Bracing for more unrest in Ferguson
November 26, 2014With more than 2,000 National Guard troops deployed across the area, residents of Ferguson say they hope protests will abate after a grand jury decided not to charge a white police officer who shot an unarmed black teenager August 9. Protests in New York, Atlanta and Los Angeles - cities with tension between police and minorities - suggest that anger continues to simmer.
Shouting "Shame, shame," protesters stormed St. Louis City Hall Wednesday after a march of several hundred that began with a mock trial of Darren Wilson, a member of the mostly white force that polices the mostly black town of Ferguson, for killing 18-year-old Michael Brown. More than 100 additional police officers headed to the building to lock it down.

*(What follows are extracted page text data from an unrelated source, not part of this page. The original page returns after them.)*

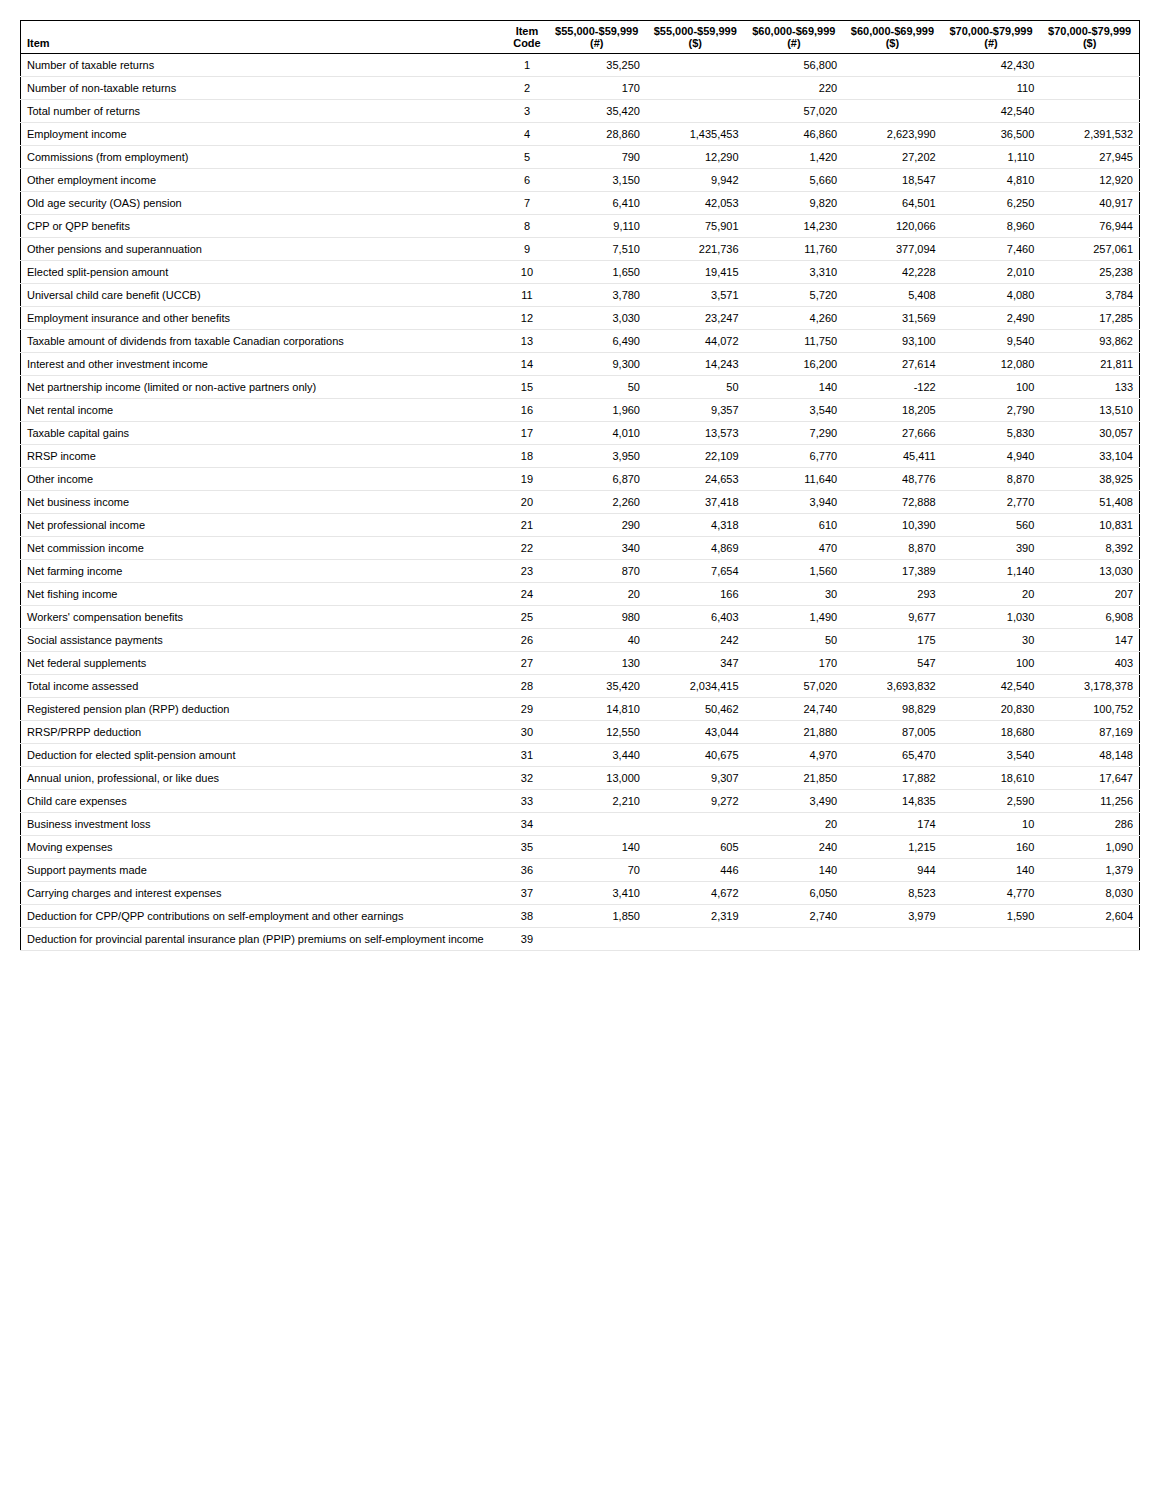| Item | Item Code | $55,000-$59,999 (#) | $55,000-$59,999 ($) | $60,000-$69,999 (#) | $60,000-$69,999 ($) | $70,000-$79,999 (#) | $70,000-$79,999 ($) |
| --- | --- | --- | --- | --- | --- | --- | --- |
| Number of taxable returns | 1 | 35,250 | | 56,800 | | 42,430 | |
| Number of non-taxable returns | 2 | 170 | | 220 | | 110 | |
| Total number of returns | 3 | 35,420 | | 57,020 | | 42,540 | |
| Employment income | 4 | 28,860 | 1,435,453 | 46,860 | 2,623,990 | 36,500 | 2,391,532 |
| Commissions (from employment) | 5 | 790 | 12,290 | 1,420 | 27,202 | 1,110 | 27,945 |
| Other employment income | 6 | 3,150 | 9,942 | 5,660 | 18,547 | 4,810 | 12,920 |
| Old age security (OAS) pension | 7 | 6,410 | 42,053 | 9,820 | 64,501 | 6,250 | 40,917 |
| CPP or QPP benefits | 8 | 9,110 | 75,901 | 14,230 | 120,066 | 8,960 | 76,944 |
| Other pensions and superannuation | 9 | 7,510 | 221,736 | 11,760 | 377,094 | 7,460 | 257,061 |
| Elected split-pension amount | 10 | 1,650 | 19,415 | 3,310 | 42,228 | 2,010 | 25,238 |
| Universal child care benefit (UCCB) | 11 | 3,780 | 3,571 | 5,720 | 5,408 | 4,080 | 3,784 |
| Employment insurance and other benefits | 12 | 3,030 | 23,247 | 4,260 | 31,569 | 2,490 | 17,285 |
| Taxable amount of dividends from taxable Canadian corporations | 13 | 6,490 | 44,072 | 11,750 | 93,100 | 9,540 | 93,862 |
| Interest and other investment income | 14 | 9,300 | 14,243 | 16,200 | 27,614 | 12,080 | 21,811 |
| Net partnership income (limited or non-active partners only) | 15 | 50 | 50 | 140 | -122 | 100 | 133 |
| Net rental income | 16 | 1,960 | 9,357 | 3,540 | 18,205 | 2,790 | 13,510 |
| Taxable capital gains | 17 | 4,010 | 13,573 | 7,290 | 27,666 | 5,830 | 30,057 |
| RRSP income | 18 | 3,950 | 22,109 | 6,770 | 45,411 | 4,940 | 33,104 |
| Other income | 19 | 6,870 | 24,653 | 11,640 | 48,776 | 8,870 | 38,925 |
| Net business income | 20 | 2,260 | 37,418 | 3,940 | 72,888 | 2,770 | 51,408 |
| Net professional income | 21 | 290 | 4,318 | 610 | 10,390 | 560 | 10,831 |
| Net commission income | 22 | 340 | 4,869 | 470 | 8,870 | 390 | 8,392 |
| Net farming income | 23 | 870 | 7,654 | 1,560 | 17,389 | 1,140 | 13,030 |
| Net fishing income | 24 | 20 | 166 | 30 | 293 | 20 | 207 |
| Workers' compensation benefits | 25 | 980 | 6,403 | 1,490 | 9,677 | 1,030 | 6,908 |
| Social assistance payments | 26 | 40 | 242 | 50 | 175 | 30 | 147 |
| Net federal supplements | 27 | 130 | 347 | 170 | 547 | 100 | 403 |
| Total income assessed | 28 | 35,420 | 2,034,415 | 57,020 | 3,693,832 | 42,540 | 3,178,378 |
| Registered pension plan (RPP) deduction | 29 | 14,810 | 50,462 | 24,740 | 98,829 | 20,830 | 100,752 |
| RRSP/PRPP deduction | 30 | 12,550 | 43,044 | 21,880 | 87,005 | 18,680 | 87,169 |
| Deduction for elected split-pension amount | 31 | 3,440 | 40,675 | 4,970 | 65,470 | 3,540 | 48,148 |
| Annual union, professional, or like dues | 32 | 13,000 | 9,307 | 21,850 | 17,882 | 18,610 | 17,647 |
| Child care expenses | 33 | 2,210 | 9,272 | 3,490 | 14,835 | 2,590 | 11,256 |
| Business investment loss | 34 | | | 20 | 174 | 10 | 286 |
| Moving expenses | 35 | 140 | 605 | 240 | 1,215 | 160 | 1,090 |
| Support payments made | 36 | 70 | 446 | 140 | 944 | 140 | 1,379 |
| Carrying charges and interest expenses | 37 | 3,410 | 4,672 | 6,050 | 8,523 | 4,770 | 8,030 |
| Deduction for CPP/QPP contributions on self-employment and other earnings | 38 | 1,850 | 2,319 | 2,740 | 3,979 | 1,590 | 2,604 |
| Deduction for provincial parental insurance plan (PPIP) premiums on self-employment income | 39 | | | | | | |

Police arrested a total of 58 at area protests overnight, including 45 in Ferguson. Civil rights leaders have called for more protests against the grand jury's decision on Saturday.
'Insult after injury'
On the NBC network's "Today" news talk show Wednesday, Brown's mother, Lesley McSpadden, said an interview with Wilson broadcast on Tuesday had added "insult after injury," calling the police officer's words "so disrespectful." In his first televised interview since killing the teenager, Wilson had said that he feared for his life, accusing Brown of starting their confrontation and grabbing at the officer's gun and later rushing toward him. Wilson said that Brown had resembled an angry "demon" just before he fired 12 shots at him and that he had a "clean conscience" after killing the teenager.
"I don't believe a word of it," McSpadden added in an interview with the competing national morning news talk show "This Morning" on CBS. "He would never do anything like that," she said of her son. "He would never provoke anyone to do anything to him and he wouldn't do anything to anybody. I don't believe a word of it." She added: "Our son doesn't have a history of violence."
His father, Michael Brown Sr., said Wednesday on NBC that he, too, considered the version of the events that the officer had given to be false.